__Selected extract__:
****************
Found object on a barn in Tennessee, 2010
Material, unknown
60” x 82”
Courtesy the artist

 

Vanderbilt Artists Exhibit
Work by Artists from Vanderbilt University's Department of Art

(October 21 – December 9, 2010)

 

Mel Ziegler

Artist Biography

Mel Ziegler began his undergraduate studies at the Rhode Island School of Design, later transferring to the Kansas City Art Institute to complete his BFA in 1978. He earned an MFA from the California Institute of the Arts in Valencia in 1982. It was in Kansas City that he met Kate Ericson, his future artistic collaborator of 18 years. Together, Ericson and Ziegler made influential site-specific installations and objects concerned with mapping trajectories, questioning history, and highlighting the specificity of places and communities—all themes that had also been important for Ziegler in his early solo works. After the tragic and premature death of his partner Kate Ericson in 1995, Ziegler has continued to show works nationally and internationally. He earned a Loeb Fellowship for study at the Graduate School of Design at Harvard University in 1996-97. In 2003, works from the previous ten years were shown in stuffed, a solo exhibition with an accompanying catalogue at the Galerie of the Secession, Vienna, Austria. He has exhibited and lectured extensively throughout the United States, Europe and South America. Examples of recent works by Ziegler can be viewed at www.melziegler.com.
****************
__Extracted entries__:

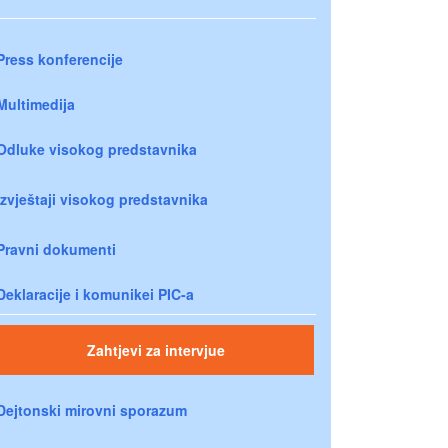
Press konferencije
Multimedija
Odluke visokog predstavnika
Izvještaji visokog predstavnika
Pravni dokumenti
Deklaracije i komunikei PIC-a
Zahtjevi za intervjue
Dejtonski mirovni sporazum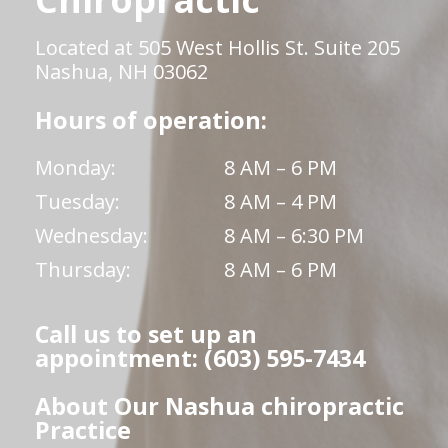
Located at 505 West Hollis St. Suite 205
Nashua, NH 03062
Hours of operation:
Monday:
8 AM – 6 PM
Tuesday:
8 AM – 4 PM
Wednesday:
8 AM – 6:30 PM
Thursday:
8 AM – 6 PM
Call us to set up an
appointment: (603) 595-7434
About Our Nashua chiropractic
Practice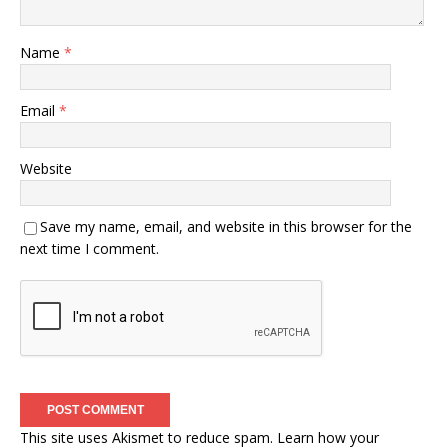
Name
*
Email
*
Website
Save my name, email, and website in this browser for the
next time I comment.
This site uses Akismet to reduce spam.
Learn how your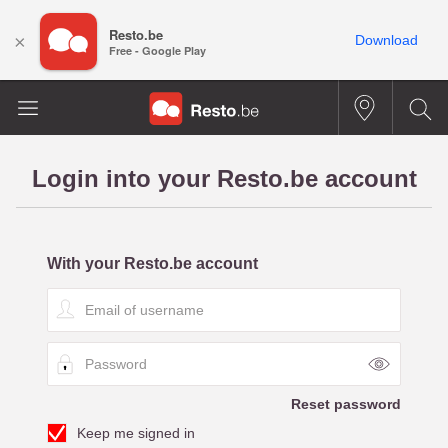
Resto.be
×
Download
Free - Google Play
Login into your Resto.be account
With your Resto.be account
E
m
a
P
i
a
l
s
o
Reset password
s
f
Keep me signed in
w
u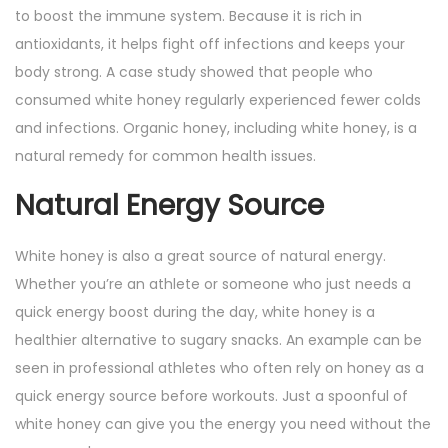
to boost the immune system. Because it is rich in
antioxidants, it helps fight off infections and keeps your
body strong. A case study showed that people who
consumed white honey regularly experienced fewer colds
and infections. Organic honey, including white honey, is a
natural remedy for common health issues.
Natural Energy Source
White honey is also a great source of natural energy.
Whether you’re an athlete or someone who just needs a
quick energy boost during the day, white honey is a
healthier alternative to sugary snacks. An example can be
seen in professional athletes who often rely on honey as a
quick energy source before workouts. Just a spoonful of
white honey can give you the energy you need without the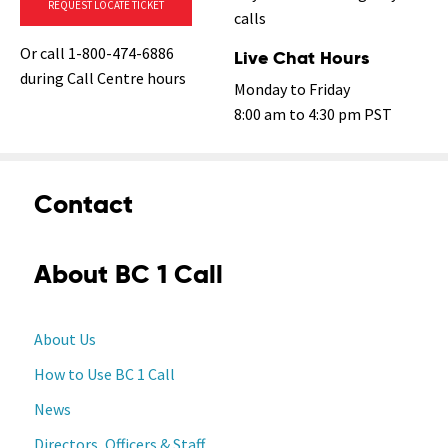
REQUEST LOCATE TICKET
calls
Or call 1-800-474-6886
Live Chat Hours
during Call Centre hours
Monday to Friday
8:00 am to 4:30 pm PST
Contact
About BC 1 Call
About Us
How to Use BC 1 Call
News
Directors, Officers & Staff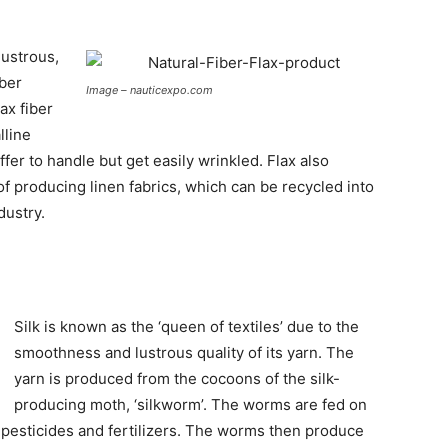
lustrous,
iber
Image – nauticexpo.com
lax fiber
lline
ffer to handle but get easily wrinkled. Flax also
of producing linen fabrics, which can be recycled into
dustry.
Silk is known as the ‘queen of textiles’ due to the
smoothness and lustrous quality of its yarn. The
yarn is produced from the cocoons of the silk-
producing moth, ‘silkworm’. The worms are fed on
 pesticides and fertilizers. The worms then produce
****************
__List of tasks__:
[1] Update the exhibition listing from "Found object on" up to and including "December 9, 2010)", changing "Exhibit" to "Exhibition".
[2] Write what comes next in the Mel Ziegler exhibition listing, continuing after its final sentence.

__Answers by item number__:
[1]
Found object on a barn in Tennessee, 2010
Material, unknown
60” x 82”
Courtesy the artist

 

Vanderbilt Artists Exhibition
Work by Artists from Vanderbilt University's Department of Art

(October 21 – December 9, 2010)

[2]
Artist Statement

Mel Ziegler has been one of the most consistent proponents of an expanded in-situ concept since the nineties. In his projects that are located in both exhibition spaces and urban spaces, he explores how the circumstances of public life and social space are reflected in the architecture and "design" of cities. At the same time, his work focuses on the question of the hidden historical and social-political manifestations of representation. In order to reveal and manipulate these, Mel Ziegler uses the most diverse materials to create complex reference systems, in which individual and collective history converge.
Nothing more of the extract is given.